Look through the data below for the line with "Féminin, TAHOUA: 250 -> 95", and transcribe it exactly together with each line after it up to and including the line with "quant-small-cap-fund, 2025-07-20 Predicted: -0.0061". Give nothing else.

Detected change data
● ● ● ●

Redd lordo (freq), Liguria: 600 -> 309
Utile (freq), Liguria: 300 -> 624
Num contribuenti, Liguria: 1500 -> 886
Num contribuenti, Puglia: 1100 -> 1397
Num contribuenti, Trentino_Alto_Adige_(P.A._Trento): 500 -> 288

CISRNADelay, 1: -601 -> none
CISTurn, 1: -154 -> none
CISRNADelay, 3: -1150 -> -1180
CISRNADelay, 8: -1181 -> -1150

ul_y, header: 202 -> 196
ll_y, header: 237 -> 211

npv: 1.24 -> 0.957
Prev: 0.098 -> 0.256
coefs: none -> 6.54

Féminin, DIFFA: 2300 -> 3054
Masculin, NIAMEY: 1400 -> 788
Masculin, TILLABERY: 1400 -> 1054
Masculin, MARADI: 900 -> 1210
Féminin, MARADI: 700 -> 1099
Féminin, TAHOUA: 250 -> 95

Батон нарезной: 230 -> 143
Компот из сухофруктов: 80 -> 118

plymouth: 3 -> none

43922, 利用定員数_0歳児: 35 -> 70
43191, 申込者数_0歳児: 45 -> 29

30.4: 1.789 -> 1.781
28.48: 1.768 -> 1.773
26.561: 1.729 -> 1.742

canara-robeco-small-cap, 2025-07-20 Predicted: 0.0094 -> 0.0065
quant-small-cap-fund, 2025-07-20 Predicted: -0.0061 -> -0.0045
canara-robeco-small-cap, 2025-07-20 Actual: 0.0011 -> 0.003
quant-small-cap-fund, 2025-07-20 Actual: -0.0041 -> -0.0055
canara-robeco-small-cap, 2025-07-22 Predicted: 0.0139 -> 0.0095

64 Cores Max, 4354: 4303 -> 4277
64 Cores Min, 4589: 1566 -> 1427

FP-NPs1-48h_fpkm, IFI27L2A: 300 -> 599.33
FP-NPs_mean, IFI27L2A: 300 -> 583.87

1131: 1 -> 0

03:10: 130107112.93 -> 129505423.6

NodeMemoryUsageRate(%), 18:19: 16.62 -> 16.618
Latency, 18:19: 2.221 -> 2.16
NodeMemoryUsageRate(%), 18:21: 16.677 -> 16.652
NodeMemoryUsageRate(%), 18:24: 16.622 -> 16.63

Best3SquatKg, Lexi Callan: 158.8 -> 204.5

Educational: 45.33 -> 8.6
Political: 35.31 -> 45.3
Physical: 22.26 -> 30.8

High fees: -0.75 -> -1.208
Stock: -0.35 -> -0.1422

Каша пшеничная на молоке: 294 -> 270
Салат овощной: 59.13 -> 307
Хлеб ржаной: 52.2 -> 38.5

● ● ● ●

Result of the task:
Féminin, TAHOUA: 250 -> 95

Батон нарезной: 230 -> 143
Компот из сухофруктов: 80 -> 118

plymouth: 3 -> none

43922, 利用定員数_0歳児: 35 -> 70
43191, 申込者数_0歳児: 45 -> 29

30.4: 1.789 -> 1.781
28.48: 1.768 -> 1.773
26.561: 1.729 -> 1.742

canara-robeco-small-cap, 2025-07-20 Predicted: 0.0094 -> 0.0065
quant-small-cap-fund, 2025-07-20 Predicted: -0.0061 -> -0.0045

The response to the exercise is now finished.